4月に米国が「対等関税」措置を発表して以降、ドナルド・トランプ大統領の予測不能な動きが国際社会の注目を集めている。関税の適用まで90日間の猶予期間が設けられる中、米中貿易摩擦には一時的な緩和の兆しも見られるが、先週には欧州連合(EU)に対し6月1日から最大50%の関税を課すと警告していたトランプ氏が、その期限を7月9日まで延長すると表明した。

こうした中、依然としてトランプ氏の関税政策には不透明感が残る中で、台湾と米国の交渉が成立し、対等関税率が10%に決まったとの情報がインターネット上で広まり始めている。これを受けて、台湾のファクトチェック機関「台湾事実確認センター」は、情報の真偽に関する調査報告を公表した。
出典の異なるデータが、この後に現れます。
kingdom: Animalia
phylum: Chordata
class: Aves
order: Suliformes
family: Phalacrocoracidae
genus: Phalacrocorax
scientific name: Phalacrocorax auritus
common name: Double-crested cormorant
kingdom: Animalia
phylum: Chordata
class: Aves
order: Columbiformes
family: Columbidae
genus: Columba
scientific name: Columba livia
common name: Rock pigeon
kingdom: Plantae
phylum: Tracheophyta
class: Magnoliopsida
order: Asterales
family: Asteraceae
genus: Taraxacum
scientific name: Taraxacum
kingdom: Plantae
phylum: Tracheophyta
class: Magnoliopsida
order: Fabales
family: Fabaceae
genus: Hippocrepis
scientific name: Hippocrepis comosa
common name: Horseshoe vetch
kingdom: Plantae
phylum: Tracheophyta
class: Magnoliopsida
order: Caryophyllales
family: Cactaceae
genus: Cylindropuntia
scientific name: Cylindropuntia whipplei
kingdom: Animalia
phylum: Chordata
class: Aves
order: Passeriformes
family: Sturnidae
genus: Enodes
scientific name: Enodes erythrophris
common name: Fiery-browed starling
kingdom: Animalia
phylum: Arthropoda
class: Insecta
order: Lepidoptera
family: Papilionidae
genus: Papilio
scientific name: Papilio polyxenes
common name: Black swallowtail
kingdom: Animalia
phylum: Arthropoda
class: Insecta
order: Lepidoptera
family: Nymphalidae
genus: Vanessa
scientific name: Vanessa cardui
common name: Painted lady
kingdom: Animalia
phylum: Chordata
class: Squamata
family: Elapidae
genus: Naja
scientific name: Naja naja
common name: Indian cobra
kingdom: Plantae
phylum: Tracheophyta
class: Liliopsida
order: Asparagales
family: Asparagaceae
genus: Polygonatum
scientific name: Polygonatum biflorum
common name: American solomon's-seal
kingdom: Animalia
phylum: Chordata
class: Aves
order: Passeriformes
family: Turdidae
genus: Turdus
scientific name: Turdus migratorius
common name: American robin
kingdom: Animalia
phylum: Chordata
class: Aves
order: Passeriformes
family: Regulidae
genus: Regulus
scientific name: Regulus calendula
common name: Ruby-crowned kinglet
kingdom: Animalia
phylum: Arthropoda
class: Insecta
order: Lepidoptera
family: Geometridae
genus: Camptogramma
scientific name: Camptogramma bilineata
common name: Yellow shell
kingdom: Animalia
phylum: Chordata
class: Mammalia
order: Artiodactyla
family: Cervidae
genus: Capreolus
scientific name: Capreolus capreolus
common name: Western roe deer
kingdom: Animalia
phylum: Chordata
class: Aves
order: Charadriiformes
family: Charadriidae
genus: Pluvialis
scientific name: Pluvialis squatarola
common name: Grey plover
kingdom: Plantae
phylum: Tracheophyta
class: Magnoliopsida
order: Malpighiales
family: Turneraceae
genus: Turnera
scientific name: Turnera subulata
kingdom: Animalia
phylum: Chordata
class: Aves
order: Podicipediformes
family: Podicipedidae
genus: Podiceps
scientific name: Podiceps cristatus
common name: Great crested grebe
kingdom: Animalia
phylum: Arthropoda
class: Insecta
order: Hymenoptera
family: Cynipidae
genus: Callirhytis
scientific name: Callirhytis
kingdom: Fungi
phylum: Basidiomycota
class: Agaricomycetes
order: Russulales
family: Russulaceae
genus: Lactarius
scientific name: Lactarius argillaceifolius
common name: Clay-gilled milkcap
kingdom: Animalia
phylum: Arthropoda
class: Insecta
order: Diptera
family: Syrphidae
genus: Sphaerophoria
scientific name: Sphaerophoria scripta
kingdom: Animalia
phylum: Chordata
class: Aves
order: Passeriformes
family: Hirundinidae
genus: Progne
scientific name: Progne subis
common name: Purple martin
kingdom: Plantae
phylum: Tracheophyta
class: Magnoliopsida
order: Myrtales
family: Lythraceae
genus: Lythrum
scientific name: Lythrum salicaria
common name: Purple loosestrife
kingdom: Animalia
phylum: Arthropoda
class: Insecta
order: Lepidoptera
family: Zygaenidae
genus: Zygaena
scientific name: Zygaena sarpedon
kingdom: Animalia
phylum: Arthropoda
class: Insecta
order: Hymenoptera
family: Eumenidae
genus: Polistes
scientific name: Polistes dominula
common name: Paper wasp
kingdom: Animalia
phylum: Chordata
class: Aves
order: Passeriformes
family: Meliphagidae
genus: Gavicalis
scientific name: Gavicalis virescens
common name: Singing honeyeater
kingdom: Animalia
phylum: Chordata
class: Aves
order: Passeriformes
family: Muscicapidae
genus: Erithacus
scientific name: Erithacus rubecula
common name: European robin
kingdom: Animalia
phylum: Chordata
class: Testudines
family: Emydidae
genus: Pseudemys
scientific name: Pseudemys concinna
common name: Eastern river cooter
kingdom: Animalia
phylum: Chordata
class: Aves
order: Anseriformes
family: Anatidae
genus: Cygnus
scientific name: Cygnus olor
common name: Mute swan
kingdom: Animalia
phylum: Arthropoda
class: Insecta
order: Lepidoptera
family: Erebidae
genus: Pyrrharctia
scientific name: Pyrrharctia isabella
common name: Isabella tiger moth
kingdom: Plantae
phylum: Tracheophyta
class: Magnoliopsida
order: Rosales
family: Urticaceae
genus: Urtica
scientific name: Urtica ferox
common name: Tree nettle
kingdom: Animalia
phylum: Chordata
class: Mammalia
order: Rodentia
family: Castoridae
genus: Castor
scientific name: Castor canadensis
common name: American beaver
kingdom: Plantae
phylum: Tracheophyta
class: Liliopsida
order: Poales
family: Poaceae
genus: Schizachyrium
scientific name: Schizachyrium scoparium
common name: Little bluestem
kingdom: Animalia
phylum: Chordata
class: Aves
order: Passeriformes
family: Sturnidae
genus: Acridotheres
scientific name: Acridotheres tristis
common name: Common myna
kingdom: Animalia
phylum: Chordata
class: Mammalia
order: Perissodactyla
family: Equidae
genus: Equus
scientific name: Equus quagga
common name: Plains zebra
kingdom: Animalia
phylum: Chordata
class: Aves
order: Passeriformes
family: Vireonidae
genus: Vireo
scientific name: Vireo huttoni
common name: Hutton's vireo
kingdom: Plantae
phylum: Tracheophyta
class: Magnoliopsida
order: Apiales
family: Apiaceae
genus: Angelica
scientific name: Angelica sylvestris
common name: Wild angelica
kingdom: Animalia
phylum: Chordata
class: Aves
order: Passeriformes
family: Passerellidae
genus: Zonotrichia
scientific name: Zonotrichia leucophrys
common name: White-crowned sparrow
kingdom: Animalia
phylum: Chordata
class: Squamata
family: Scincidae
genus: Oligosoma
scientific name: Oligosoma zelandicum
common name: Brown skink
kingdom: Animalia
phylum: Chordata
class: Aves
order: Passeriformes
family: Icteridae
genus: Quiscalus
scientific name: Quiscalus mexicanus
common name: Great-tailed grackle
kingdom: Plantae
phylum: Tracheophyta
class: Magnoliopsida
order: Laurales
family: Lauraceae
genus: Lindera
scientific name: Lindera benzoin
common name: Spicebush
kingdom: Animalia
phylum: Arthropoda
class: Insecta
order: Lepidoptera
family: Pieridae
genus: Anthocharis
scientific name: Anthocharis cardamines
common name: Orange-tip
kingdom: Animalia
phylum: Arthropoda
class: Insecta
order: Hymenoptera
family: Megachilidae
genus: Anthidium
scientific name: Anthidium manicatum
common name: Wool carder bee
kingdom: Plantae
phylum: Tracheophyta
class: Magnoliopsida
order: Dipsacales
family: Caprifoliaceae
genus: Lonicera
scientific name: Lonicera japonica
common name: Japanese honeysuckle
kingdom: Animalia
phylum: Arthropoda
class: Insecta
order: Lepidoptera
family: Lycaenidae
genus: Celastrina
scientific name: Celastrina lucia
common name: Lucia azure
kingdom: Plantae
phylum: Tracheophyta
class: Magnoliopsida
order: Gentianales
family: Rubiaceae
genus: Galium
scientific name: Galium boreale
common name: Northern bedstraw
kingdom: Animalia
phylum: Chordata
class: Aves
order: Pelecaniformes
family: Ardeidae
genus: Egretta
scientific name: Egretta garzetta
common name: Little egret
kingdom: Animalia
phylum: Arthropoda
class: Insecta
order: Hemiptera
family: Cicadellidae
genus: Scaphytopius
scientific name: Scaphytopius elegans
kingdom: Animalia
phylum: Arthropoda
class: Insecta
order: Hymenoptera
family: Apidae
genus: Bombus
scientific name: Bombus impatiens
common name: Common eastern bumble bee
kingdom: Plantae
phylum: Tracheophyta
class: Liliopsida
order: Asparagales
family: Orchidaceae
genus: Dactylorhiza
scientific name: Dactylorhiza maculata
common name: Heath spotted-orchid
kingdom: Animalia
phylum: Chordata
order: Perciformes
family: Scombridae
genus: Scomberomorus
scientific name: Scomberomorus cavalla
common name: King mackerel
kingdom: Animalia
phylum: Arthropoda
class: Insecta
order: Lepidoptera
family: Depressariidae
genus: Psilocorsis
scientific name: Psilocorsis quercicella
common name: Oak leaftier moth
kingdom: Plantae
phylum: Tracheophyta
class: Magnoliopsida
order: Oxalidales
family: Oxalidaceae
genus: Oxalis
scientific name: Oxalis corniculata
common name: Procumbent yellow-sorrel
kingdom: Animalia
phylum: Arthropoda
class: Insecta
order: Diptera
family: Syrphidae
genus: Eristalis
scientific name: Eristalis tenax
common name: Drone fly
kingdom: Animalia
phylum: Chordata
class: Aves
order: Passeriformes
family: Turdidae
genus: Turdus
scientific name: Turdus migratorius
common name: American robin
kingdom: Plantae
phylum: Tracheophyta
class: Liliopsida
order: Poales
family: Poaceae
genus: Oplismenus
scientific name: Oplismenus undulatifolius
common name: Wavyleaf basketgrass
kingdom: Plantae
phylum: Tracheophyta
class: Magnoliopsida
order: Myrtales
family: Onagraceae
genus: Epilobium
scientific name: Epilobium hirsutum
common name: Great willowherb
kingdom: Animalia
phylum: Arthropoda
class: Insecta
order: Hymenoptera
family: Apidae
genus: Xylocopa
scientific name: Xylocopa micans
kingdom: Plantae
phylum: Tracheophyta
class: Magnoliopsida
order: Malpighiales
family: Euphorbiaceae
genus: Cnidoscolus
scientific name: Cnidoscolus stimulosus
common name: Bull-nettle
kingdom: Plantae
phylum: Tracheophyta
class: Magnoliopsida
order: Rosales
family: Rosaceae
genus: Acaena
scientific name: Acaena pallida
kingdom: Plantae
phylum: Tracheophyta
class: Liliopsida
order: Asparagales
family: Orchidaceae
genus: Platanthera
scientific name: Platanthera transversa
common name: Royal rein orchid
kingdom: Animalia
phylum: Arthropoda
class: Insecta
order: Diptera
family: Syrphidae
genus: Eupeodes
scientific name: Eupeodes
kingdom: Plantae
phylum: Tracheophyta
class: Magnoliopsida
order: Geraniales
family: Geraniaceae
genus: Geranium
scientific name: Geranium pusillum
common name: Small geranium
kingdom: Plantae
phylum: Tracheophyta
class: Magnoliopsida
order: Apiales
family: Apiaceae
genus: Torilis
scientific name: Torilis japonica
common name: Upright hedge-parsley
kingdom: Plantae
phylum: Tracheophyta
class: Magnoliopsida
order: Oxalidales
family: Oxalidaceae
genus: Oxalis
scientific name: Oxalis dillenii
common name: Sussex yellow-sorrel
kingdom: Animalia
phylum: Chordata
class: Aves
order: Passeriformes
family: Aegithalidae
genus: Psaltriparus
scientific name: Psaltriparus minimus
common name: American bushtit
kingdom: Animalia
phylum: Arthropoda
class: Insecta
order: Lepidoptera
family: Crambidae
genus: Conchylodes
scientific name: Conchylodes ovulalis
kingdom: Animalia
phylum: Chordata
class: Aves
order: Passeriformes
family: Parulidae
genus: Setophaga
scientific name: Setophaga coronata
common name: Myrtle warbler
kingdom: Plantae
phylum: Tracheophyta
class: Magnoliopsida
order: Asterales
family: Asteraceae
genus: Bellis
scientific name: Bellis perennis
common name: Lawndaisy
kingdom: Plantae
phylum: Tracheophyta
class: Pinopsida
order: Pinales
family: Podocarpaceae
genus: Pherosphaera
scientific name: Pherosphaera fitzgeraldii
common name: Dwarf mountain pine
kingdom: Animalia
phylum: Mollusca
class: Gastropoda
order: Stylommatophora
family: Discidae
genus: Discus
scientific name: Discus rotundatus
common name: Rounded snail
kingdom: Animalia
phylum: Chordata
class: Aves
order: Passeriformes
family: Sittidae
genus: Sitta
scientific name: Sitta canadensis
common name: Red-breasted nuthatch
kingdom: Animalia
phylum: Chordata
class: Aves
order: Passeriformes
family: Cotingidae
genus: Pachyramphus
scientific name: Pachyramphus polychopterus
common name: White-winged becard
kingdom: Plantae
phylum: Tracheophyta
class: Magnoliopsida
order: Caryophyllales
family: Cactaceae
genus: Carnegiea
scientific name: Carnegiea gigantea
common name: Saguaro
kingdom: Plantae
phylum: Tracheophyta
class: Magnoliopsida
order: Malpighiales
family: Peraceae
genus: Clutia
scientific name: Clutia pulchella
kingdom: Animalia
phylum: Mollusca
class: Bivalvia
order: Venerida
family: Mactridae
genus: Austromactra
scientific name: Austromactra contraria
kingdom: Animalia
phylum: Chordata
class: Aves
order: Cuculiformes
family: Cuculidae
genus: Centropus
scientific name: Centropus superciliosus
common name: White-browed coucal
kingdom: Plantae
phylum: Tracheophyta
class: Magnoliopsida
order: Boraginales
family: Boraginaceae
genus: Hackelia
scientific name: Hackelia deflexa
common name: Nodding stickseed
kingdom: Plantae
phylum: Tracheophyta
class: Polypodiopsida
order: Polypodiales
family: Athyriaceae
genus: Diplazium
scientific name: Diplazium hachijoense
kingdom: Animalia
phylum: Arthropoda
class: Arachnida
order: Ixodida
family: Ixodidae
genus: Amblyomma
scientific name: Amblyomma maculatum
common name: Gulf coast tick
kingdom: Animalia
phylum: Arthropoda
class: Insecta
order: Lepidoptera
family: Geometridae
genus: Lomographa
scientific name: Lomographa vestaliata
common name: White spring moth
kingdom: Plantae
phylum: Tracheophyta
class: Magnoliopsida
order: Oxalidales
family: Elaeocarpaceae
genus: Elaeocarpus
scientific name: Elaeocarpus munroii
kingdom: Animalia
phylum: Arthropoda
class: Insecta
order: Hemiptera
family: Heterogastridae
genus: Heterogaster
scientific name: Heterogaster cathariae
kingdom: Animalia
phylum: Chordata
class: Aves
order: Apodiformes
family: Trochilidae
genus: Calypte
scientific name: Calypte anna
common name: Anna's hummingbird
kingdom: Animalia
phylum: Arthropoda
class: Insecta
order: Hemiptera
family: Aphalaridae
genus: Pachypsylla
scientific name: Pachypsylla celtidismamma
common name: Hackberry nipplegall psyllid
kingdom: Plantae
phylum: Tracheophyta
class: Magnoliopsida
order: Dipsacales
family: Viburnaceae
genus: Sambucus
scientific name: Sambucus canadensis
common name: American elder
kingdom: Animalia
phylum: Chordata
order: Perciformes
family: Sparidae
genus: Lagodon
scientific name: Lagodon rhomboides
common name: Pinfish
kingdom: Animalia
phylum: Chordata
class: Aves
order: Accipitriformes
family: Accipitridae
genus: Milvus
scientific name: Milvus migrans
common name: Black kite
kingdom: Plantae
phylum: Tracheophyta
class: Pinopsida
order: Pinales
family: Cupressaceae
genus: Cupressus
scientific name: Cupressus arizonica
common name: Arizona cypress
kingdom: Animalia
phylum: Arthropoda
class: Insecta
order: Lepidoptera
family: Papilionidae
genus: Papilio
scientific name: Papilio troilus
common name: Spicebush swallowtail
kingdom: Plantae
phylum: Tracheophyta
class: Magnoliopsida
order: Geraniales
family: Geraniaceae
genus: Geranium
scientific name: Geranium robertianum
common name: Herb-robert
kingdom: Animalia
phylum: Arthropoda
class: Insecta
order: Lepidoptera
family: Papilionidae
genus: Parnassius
米トランプ大統領が4月に発表した「対等関税」措置が、世界市場と経済に波紋を広げている中、台湾では「台米関税交渉が成功し、対等関税は10%、半導体製品はゼロ関税になった」とする内容の画像が、賴清徳総統の名義でインターネット上に出回った。

この画像は5月24日、SNSやネット掲示板を通じて複数のバージョンが拡散され、「台湾は前進を続け、変局を突破し、危機をチャンスに変える」といった肯定的な文言のほか、「賴清徳はアメリカに跪き、台湾を売り渡した」といった批判的なメッセージも見られた。

調査の結果、拡散された画像は、賴総統が1月21日にトランプ氏の就任を祝って投稿した内容を改変したものであり、賴総統の公式Facebook、Instagram、Threadsには、関税交渉の「成功」に関する投稿は確認されていない。

台湾と米国の関税交渉の進展をめぐり、台湾のファクトチェック機関「台湾事実確認センター」は、通信社「中央社」の5月16日付報道を引用し、双方は4月11日に初のオンライン会議を実施し、続いて4月末にはワシントンで2日間にわたる対面協議を行ったと伝えた。

また、総統府は5月26日に事実確認センターの問い合わせに対し、「台湾と米国の対等関税交渉は現在も進行中であり、インターネット上で拡散している『関税合意カード』は偽情報である」と回答した。

加えて、調査によると、総統府や行政院の公式サイト、交渉に出席した行政院副院長・鄭麗君氏のFacebook、さらにトランプ氏のTruth Socialアカウント、米ホワイトハウス、通商代表部(USTR)、商務省など、米政府関連の公式情報源においても、「台湾と米国が関税合意に達した」とする発表や資料は確認されていない。

台湾のファクトチェック機関「台湾事実確認センター」は、台湾国内の主要メディア(中央通信社、聯合報、自由時報、中国時報、TVBSなど)や、AP通信、ロイター、BBC、ブルームバーグ、エコノミストといった国際メディア、さらにニューヨーク・タイムズ、ワシントン・ポスト、FOXニュース、NBC、CBSなど米国の大手メディアにおいても、「台湾と米国が対等関税で合意に達した」とする報道は確認されていないと指摘している。

米国の対台湾関税政策に関しては、トランプ大統領が4月2日、貿易黒字の大きい国々に対して「対等関税」を導入する方針を発表。台湾に対しては関税率32%が設定され、当初は4月9日に発効予定だったが、その後90日間の猶予期間が設けられた。

現時点では、すべての輸入品に対し一律10%の「基準関税」が適用されている。ただし、半導体、医薬品、木材、銅、エネルギー、一部の重要鉱物などは「対等関税」の適用対象から明確に除外されており、32%の追加関税は課されない。また、これらの一部品目については10%の基準関税すら免除されている。